Chatterjee, S. and Hadi, A.S., 2015. Regression analysis by example. John Wiley & Sons.
Clowes, D. and Bilan, Y., 2014. Tracking Income Per Head In Central-Southern Europe. Economic Computation & Economic Cybernetics Studies & Research, 48(2).
Dornean, A. and Oanea, D.C., 2013. Foreign Direct Investment And Post Crisis Economic Growth. Evidence from European Union. Revista Economica, 65(6).
Iamsiraroj, S., 2016. The foreign direct investment–economic growth nexus. International Review of Economics & Finance, 42, pp.116-133.
Johnson, R.C., 2014. Five facts about value-added exports and implications for macroeconomics and trade research. Journal of Economic Perspectives, 28(2), pp.119-42.

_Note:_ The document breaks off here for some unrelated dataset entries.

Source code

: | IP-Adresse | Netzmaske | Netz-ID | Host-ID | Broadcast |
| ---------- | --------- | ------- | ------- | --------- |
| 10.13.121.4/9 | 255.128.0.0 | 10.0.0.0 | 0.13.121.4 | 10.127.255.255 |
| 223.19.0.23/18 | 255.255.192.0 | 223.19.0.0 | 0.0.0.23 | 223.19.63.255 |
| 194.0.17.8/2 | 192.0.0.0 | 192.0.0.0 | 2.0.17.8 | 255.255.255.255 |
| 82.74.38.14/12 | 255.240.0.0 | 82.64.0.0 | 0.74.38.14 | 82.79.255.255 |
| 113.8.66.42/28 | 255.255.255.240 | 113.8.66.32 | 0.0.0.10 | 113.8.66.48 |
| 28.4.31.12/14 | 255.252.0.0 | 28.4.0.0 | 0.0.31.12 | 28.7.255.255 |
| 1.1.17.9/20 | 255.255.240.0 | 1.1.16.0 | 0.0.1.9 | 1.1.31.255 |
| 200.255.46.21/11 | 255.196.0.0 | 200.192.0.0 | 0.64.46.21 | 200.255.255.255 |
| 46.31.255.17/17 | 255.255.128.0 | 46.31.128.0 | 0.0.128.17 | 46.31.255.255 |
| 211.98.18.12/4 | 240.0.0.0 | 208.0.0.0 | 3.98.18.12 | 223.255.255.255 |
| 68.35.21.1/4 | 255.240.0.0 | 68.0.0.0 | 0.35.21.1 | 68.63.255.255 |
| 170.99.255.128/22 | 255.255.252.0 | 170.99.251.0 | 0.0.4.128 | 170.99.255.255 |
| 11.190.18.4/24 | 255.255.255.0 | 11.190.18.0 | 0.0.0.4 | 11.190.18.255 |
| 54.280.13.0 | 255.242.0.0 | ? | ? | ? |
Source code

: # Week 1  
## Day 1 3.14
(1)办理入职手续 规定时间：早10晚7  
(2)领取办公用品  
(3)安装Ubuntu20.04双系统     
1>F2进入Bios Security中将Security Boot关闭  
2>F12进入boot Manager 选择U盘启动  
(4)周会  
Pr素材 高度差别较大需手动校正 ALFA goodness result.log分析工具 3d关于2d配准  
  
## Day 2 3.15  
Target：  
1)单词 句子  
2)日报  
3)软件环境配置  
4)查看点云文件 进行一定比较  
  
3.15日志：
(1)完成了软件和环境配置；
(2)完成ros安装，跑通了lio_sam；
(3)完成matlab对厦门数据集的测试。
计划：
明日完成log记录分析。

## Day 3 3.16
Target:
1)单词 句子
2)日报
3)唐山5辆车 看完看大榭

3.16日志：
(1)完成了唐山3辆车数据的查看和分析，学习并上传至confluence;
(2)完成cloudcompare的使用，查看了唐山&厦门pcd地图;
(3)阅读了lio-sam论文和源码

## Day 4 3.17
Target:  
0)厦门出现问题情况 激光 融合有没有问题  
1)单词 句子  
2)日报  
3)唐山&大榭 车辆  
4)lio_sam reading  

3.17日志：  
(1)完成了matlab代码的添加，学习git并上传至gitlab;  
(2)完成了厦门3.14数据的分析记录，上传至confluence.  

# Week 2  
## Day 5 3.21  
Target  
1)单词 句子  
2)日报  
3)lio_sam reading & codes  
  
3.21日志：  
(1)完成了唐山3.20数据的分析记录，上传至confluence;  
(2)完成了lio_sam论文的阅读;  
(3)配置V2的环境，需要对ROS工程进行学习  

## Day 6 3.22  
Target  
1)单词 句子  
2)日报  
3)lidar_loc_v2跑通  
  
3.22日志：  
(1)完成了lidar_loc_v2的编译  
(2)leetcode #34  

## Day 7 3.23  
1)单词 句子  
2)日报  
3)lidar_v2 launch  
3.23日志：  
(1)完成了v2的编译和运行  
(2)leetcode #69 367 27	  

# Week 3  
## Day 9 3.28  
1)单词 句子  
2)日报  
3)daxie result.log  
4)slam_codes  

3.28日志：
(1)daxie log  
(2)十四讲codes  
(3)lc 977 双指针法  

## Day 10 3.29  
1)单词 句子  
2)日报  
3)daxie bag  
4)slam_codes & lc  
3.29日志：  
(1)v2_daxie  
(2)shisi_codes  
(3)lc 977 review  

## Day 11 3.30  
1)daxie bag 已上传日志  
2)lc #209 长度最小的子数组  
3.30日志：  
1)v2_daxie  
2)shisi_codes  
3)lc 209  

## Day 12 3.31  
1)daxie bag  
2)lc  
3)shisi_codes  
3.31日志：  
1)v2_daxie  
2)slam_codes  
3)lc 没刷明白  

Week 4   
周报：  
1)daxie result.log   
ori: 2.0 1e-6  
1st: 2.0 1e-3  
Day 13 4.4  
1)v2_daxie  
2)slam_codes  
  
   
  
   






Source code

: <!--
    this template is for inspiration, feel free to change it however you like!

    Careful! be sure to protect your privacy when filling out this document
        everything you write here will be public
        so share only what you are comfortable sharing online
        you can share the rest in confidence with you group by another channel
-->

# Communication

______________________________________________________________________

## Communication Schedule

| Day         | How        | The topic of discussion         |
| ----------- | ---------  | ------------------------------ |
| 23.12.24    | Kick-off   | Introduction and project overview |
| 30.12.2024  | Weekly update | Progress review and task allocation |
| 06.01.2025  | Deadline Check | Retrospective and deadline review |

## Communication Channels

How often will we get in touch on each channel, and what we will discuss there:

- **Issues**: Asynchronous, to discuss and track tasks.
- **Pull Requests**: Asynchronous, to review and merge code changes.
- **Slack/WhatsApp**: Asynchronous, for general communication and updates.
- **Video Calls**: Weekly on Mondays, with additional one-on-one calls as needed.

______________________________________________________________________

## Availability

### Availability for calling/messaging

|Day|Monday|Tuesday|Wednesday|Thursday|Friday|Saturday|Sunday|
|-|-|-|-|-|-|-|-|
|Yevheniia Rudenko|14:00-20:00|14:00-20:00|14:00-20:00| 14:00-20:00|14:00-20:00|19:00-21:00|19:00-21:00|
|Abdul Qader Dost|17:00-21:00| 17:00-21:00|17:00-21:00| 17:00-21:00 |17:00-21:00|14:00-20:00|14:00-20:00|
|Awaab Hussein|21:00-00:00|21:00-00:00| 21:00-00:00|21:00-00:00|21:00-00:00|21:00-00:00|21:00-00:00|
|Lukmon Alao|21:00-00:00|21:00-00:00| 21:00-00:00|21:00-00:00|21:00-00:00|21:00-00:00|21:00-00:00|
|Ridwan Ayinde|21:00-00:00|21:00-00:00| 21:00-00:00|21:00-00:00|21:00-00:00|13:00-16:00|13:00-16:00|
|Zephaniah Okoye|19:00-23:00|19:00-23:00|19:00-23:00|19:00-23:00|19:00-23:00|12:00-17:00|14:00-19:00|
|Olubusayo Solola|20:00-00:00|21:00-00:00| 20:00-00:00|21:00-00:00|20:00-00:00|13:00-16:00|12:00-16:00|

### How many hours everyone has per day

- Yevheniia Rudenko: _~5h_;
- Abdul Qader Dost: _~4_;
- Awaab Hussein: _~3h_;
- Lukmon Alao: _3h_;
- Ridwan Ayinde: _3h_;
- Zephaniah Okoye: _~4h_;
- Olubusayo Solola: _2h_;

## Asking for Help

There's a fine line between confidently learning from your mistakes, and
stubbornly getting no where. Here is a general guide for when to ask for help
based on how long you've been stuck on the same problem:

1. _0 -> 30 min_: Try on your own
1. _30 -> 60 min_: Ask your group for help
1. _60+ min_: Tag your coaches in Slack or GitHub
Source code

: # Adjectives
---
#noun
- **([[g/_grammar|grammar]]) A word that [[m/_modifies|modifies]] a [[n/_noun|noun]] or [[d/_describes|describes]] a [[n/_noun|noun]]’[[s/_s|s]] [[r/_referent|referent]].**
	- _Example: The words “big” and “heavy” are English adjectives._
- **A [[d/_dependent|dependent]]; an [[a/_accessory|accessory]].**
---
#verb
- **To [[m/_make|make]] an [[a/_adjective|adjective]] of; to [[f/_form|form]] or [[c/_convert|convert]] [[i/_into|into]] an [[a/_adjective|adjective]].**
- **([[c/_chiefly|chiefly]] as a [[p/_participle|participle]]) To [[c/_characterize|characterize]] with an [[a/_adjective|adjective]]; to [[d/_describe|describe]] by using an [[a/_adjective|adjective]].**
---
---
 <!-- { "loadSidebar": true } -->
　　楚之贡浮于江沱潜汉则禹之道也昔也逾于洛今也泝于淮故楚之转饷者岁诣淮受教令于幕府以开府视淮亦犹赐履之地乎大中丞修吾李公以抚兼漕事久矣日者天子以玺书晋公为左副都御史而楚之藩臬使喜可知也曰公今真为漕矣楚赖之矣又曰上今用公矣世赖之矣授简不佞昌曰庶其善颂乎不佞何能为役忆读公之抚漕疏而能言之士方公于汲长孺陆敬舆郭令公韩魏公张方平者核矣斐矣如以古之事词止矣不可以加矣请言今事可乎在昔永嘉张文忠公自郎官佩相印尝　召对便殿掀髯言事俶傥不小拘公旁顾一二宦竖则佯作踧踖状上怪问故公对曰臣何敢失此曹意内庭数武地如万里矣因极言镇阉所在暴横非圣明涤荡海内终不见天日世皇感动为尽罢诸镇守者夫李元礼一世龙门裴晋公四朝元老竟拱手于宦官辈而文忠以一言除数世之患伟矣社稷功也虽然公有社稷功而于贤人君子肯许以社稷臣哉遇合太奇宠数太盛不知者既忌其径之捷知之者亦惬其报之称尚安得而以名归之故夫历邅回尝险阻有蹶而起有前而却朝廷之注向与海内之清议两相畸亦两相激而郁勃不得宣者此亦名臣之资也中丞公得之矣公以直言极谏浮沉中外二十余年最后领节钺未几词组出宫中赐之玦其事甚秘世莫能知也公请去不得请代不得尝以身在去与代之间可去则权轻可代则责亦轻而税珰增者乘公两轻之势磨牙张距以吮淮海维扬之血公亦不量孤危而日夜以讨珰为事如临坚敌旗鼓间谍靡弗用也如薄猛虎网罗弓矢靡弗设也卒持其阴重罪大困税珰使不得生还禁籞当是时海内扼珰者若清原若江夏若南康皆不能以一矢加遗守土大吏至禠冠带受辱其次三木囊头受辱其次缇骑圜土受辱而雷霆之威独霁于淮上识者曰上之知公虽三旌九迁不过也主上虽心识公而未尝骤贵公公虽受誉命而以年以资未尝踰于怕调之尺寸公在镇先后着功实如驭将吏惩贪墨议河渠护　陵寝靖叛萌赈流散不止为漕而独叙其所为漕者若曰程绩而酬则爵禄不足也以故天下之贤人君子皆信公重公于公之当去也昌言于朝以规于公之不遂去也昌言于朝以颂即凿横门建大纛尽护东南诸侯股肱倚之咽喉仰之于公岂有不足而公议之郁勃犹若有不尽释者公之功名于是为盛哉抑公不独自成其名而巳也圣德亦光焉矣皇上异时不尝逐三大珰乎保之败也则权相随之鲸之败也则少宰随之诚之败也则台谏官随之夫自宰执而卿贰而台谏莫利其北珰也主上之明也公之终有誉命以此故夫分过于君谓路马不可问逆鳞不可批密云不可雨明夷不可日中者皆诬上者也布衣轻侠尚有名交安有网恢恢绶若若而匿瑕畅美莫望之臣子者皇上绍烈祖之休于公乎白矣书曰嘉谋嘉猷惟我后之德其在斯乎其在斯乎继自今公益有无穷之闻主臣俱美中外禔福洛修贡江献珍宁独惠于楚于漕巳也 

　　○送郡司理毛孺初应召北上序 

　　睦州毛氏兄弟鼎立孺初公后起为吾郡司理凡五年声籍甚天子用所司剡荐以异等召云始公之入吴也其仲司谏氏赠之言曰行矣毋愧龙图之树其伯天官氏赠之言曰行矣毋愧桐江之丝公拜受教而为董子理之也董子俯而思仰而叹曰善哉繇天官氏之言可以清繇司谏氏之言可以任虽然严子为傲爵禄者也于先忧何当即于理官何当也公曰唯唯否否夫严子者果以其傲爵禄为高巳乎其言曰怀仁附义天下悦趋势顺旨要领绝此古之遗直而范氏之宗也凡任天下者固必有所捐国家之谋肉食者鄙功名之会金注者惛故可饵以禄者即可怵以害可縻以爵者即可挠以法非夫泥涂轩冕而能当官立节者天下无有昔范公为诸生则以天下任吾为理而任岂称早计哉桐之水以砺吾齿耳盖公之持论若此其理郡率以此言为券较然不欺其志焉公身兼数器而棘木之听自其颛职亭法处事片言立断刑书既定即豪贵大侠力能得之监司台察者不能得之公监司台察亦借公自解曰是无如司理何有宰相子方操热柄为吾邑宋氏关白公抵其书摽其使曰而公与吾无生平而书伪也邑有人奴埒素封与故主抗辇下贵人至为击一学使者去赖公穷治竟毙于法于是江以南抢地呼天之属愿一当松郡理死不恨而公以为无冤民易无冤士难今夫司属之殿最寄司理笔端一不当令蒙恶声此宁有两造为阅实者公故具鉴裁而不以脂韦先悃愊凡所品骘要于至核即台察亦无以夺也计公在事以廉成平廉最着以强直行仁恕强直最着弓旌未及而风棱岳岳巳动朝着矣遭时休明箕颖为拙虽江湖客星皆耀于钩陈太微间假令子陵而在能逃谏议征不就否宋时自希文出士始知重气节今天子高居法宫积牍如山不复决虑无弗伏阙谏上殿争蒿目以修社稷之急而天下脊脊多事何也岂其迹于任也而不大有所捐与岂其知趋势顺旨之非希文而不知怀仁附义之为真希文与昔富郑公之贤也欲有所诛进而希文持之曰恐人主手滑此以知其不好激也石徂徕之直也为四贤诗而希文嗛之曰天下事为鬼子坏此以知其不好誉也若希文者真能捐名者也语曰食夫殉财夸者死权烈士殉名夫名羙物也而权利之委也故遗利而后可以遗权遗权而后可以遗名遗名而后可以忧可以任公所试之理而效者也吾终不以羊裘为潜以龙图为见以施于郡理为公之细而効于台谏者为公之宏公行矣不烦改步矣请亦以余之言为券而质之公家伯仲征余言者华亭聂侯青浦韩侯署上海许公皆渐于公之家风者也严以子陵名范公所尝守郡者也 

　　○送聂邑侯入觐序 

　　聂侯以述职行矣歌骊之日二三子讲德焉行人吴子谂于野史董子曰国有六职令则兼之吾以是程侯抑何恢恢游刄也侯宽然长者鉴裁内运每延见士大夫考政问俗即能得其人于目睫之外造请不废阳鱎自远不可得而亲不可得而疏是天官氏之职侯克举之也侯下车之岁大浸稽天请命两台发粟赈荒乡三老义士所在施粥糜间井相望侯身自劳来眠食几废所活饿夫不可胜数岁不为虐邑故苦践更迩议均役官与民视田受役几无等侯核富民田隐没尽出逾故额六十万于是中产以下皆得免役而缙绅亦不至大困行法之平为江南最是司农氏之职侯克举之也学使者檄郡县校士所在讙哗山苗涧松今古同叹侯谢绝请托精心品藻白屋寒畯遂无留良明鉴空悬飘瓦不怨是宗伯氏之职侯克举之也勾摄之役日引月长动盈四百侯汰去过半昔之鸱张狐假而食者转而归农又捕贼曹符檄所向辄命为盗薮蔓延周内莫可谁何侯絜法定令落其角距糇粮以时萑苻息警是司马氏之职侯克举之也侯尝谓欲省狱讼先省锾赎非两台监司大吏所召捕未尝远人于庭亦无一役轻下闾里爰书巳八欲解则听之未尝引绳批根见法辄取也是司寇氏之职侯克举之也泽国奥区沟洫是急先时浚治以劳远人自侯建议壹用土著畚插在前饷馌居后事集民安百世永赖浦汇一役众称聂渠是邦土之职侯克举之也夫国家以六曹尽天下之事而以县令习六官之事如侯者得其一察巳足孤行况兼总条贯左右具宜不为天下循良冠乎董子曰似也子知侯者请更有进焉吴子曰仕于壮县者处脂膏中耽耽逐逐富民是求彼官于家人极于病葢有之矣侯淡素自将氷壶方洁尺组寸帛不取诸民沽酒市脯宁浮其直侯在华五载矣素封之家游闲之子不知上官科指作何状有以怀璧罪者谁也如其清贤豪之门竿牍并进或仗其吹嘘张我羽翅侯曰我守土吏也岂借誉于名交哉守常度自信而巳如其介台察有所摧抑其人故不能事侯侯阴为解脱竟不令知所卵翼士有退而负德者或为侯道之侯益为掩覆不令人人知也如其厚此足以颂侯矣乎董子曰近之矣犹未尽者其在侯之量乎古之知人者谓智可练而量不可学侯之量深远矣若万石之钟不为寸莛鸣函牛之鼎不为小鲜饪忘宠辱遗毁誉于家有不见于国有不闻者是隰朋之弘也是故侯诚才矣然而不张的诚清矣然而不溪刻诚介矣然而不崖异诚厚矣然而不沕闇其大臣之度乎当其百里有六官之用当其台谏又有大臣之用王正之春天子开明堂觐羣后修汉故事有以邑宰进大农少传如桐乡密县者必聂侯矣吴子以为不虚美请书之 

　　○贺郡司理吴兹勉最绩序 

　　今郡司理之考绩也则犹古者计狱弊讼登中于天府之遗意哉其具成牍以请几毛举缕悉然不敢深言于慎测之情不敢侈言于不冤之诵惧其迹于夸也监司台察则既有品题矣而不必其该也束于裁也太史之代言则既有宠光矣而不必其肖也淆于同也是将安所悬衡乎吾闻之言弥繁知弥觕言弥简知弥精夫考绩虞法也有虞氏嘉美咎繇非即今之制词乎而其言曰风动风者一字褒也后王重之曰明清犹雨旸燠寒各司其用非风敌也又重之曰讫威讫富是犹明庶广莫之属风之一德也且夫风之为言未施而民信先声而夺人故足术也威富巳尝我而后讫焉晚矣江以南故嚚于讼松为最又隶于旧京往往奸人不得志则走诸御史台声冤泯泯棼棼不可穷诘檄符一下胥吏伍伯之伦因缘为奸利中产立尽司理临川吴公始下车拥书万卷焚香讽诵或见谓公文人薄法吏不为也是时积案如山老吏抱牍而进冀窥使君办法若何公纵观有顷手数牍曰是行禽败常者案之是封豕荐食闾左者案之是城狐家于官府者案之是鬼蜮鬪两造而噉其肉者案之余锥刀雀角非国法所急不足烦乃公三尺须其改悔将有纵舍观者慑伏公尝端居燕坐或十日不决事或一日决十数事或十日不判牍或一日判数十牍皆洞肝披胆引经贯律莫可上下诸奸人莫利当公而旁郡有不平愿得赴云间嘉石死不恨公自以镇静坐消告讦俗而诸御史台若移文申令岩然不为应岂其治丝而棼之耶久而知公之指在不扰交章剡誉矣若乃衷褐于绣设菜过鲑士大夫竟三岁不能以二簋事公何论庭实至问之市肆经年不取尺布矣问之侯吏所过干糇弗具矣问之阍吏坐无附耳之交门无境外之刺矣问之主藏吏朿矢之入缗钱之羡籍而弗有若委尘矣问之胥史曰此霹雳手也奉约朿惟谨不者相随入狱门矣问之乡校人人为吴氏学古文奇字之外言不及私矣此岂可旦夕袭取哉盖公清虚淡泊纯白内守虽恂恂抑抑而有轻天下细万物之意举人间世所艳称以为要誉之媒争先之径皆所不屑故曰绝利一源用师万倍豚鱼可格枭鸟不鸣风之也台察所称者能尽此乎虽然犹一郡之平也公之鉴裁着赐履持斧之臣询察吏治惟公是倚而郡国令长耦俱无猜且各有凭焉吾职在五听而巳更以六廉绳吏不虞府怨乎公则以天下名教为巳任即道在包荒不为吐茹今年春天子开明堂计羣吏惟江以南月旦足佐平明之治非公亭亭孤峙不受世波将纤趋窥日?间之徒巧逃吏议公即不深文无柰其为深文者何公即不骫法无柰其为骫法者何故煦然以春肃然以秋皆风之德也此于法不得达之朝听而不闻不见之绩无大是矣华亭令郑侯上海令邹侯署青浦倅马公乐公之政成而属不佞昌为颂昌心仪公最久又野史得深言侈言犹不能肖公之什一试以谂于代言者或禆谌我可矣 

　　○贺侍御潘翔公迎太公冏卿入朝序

Sheridan, B.J., 2014. Manufacturing exports and growth: When is a developing country ready to transition from primary exports to manufacturing exports?. Journal of Macroeconomics, 42, pp.1-13.
Tsoku, J.T., Mosikari, T.J., Xaba, D. and Modise, T., 2017. An Analysis of the Relationship between Manufacturing Growth and Economic Growth in South Africa: A Cointegration Approach. World Academy of Science, Engineering and Technology, International Journal of Social, Behavioral, Educational, Economic, Business and Industrial Engineering, 11(2), pp.428-433.